Del libro Éxito, Profesor DeRose, Egrégora Books.
Desde temprana edad no me veía trabajando en algo que no me gratificara. Ni siquiera veía el trabajo como una fuente de ingresos. Cuando tenía ocho años, les dije a mis padres que no era justo que el basurero ganara menos que el médico. Mi padre me explicó que el médico estudiaba y, por lo tanto, tenía derecho a un salario más alto que el basurero. Y que, por eso mismo, debo estudiar, para conseguir un buen trabajo y ganar bien.
En mi lógica infantil, cuestioné que el basurero ya estuviera haciendo un trabajo más desagradable. Además de eso, ¿debería ganar menos? Le dije a mi padre que todos deberían ganar lo mismo y que algunos ganarían x en un trabajo más gratificante y otros lo mismo x en un rol no tan agradable, según la capacidad de cada uno, pero que eso no debería interferir con las ganancias.
Por supuesto, nadie estuvo de acuerdo con esta premisa. Pero la idea de que deberíamos seguir una carrera que nos gustara, permaneció en mi mente para siempre. ¿Habéis notado alguna vez que los trabajadores, en general, se sacrifican haciendo un trabajo que los oprime, los humilla, los desgasta, los consume, genera enfermedades…? Lo hacen de lunes a viernes y no tienen vida, sino subvida (por eso se dice que el trabajo da subsistencia, “subexistencia”). Se sacrifican de lunes a viernes para poder disfrutar de un fin de semana de ocio o descanso.
Nunca he visto el trabajo bajo esa luz. Siempre he creído que debe ser sabroso, divertido, placentero, estimulante. Pero eso chocaba con el concepto de que el trabajo tiene que ser algo que haces en contra de tu voluntad, por dinero. Esto generó el síndrome de “me alegro que sea viernes” y “qué diablos es lunes”.
Si preguntamos a cualquier empleado si prefiere estar allí, trabajando, o en casa descansando, o haciendo deporte, o viajando, etc., casi todos estarán de acuerdo en que sólo está allí, trabajando, porque necesita el dinero.
Es cierto que esto no es una vista agradable. La consecuencia es que mucha gente sabotea a la empresa o al jefe. Si pueden, se quedan allí sin hacer nada, holgazaneando, yendo a tomar un café, hablando con colegas, abarrotando la máquina de producción. Es decir, cuando no se llevan a casa una resma de papel, una engrapadora, cualquier cosa que puedan sustraer, para compensar su frustración.

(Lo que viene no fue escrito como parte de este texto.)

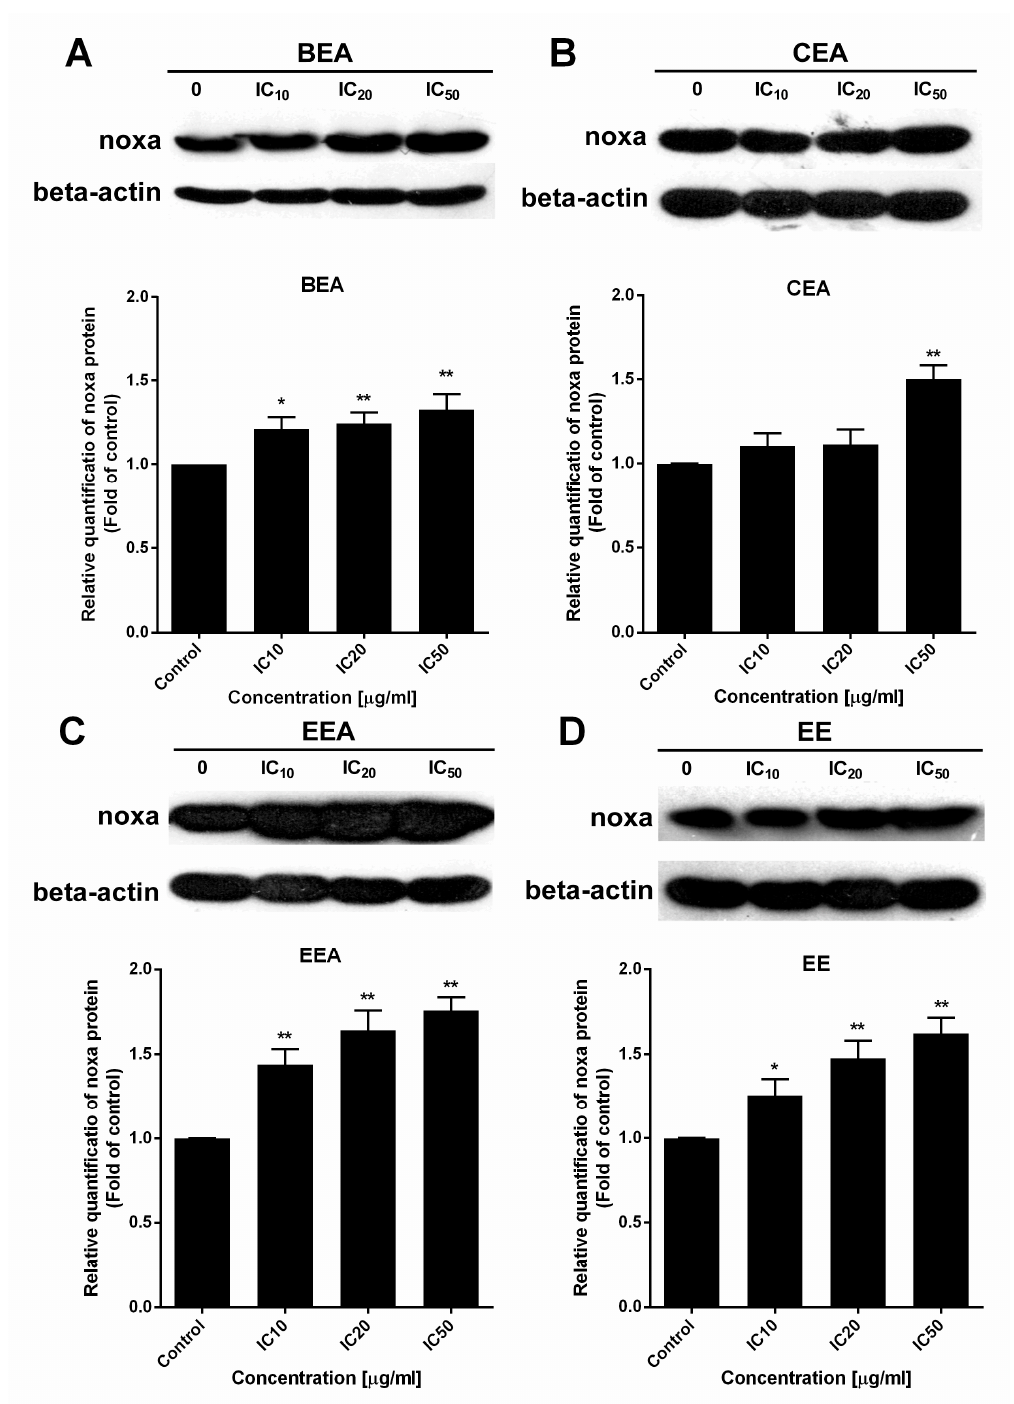
Figure 10. The effect of the effective extracts on Noxa protein expression level. Representations of Noxa protein bands after A549 cells were treated with ( A ) BEA, ( B ) CEA, ( C ) EEA, and ( D ) EE at indicated concentrations as shown in different lanes. The density of each band was measured and calculated for the relative protein level using beta-actin as an internal control (bar graphs). * p < 0.05, ** p < 0.01, treatment group vs. control un-treatment groups.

En la década de 1990 se llevó a cabo una encuesta para averiguar cuánto tiempo trabaja realmente un empleado de una empresa en una jornada de ocho horas. La conclusión fue que trabaja, efectivamente, durante un máximo de dos horas. Entonces, ¿por qué desperdiciar tu existencia, en tu interior, las otras seis horas del día durante toda tu vida? ¿No sería mejor hacer tu parte en dos horas y luego irte a casa? Pero somos víctimas del paradigma de que el empleado necesita estar en el puesto durante toda la jornada laboral. Por supuesto, para algunas profesiones, este concepto está cambiando a la oficina en casa. Pero seamos realistas, todavía hay pocos.